YOUNGER home buyers are driving the demand for waterside properties in Britain.

Many are actively looking to live near water within five years, new research has found.

The 2018 waterside survey from Strutt & Parker says that the popular perception that it’s mostly older retirees who aspire to live by the water for health and relaxation reasons is not correct.

It found that over a quarter, some 26 per cent, of under 35s are actively looking to live near water within five years. This compared to just 12 per cent of over 45s.

Although retirement is the life stage in which people are most likely to aspire to move to a waterside location, the survey also found that 21 per cent would like to move while children are young or still living at home and 10 per cent before having children.

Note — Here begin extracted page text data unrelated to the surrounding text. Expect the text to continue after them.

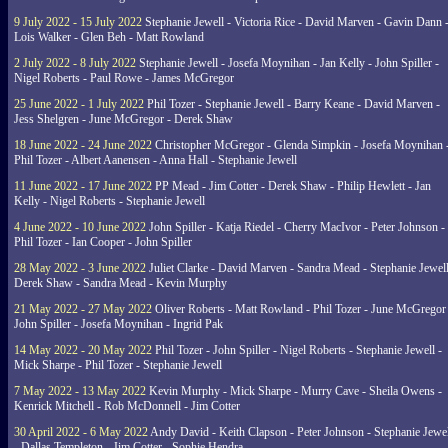
9 July 2022 - 15 July 2022
Stephanie Jewell - Victoria Rice - David Marven - Gavin Dann 
Lois Walker - Glen Beh - Matt Rowland
2 July 2022 - 8 July 2022
Stephanie Jewell - Josefa Moynihan - Jan Kelly - John Spiller -
Nigel Roberts - Paul Rowe - James McGregor
25 June 2022 - 1 July 2022
Phil Tozer - Stephanie Jewell - Barry Keane - David Marven -
Jess Shelgren - June McGregor - Derek Shaw
18 June 2022 - 24 June 2022
Christopher McGregor - Glenda Simpkin - Josefa Moynihan 
Phil Tozer - Albert Aanensen - Anna Hall - Stephanie Jewell
11 June 2022 - 17 June 2022
PP Mead - Jim Cotter - Derek Shaw - Philip Hewlett - Jan
Kelly - Nigel Roberts - Stephanie Jewell
4 June 2022 - 10 June 2022
John Spiller - Katja Riedel - Cherry MacIvor - Peter Johnson -
Phil Tozer - Ian Cooper - John Spiller
28 May 2022 - 3 June 2022
Juliet Clarke - David Marven - Sandra Mead - Stephanie Jewell
Derek Shaw - Sandra Mead - Kevin Murphy
21 May 2022 - 27 May 2022
Oliver Roberts - Matt Rowland - Phil Tozer - June McGregor 
John Spiller - Josefa Moynihan - Ingrid Pak
14 May 2022 - 20 May 2022
Phil Tozer - John Spiller - Nigel Roberts - Stephanie Jewell -
Mick Sharpe - Phil Tozer - Stephanie Jewell
7 May 2022 - 13 May 2022
Kevin Murphy - Mick Sharpe - Murry Cave - Sheila Owens -
Kenrick Mitchell - Rob McDonnell - Jim Cotter
30 April 2022 - 6 May 2022
Andy David - Keith Clapson - Peter Johnson - Stephanie Jewel
- Dallas Templeton - Jim Cotter - Sophie Hendra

The rise in flexible working is helping to facilitate the move to waterside living among young professionals, according to the research.

Among employed adults already living in waterside properties, 49 per cent work from home.

There was a jump in the number of people who wanted to make the move to the waterside in the nearer future, with 18 per cent saying they are actively looking to move close to water in the next five years.

This is up from 12 per cent in 2017.

Among under 45s who would like to live near water in the future, 33 per cent believe it’s very much obtainable and 40 per cent somewhat obtainable.

In comparison the majority of over 45s, some 56 per cent, say it is not obtainable.

Among those who live near the water, or would like to in the future, the preferred type of waterside to live near to is the seaside/coast at 52 per cent, followed by lakes/lochs at 17 per cent and rivers/estuaries at 13 per cent.

There has been an increase in those who desire to live near to docklands, at seven per cent compared to just one per cent in 2017.

This perhaps reflects the increasingly dynamic and aspirational nature of dockland regeneration areas such as those in London and Liverpool.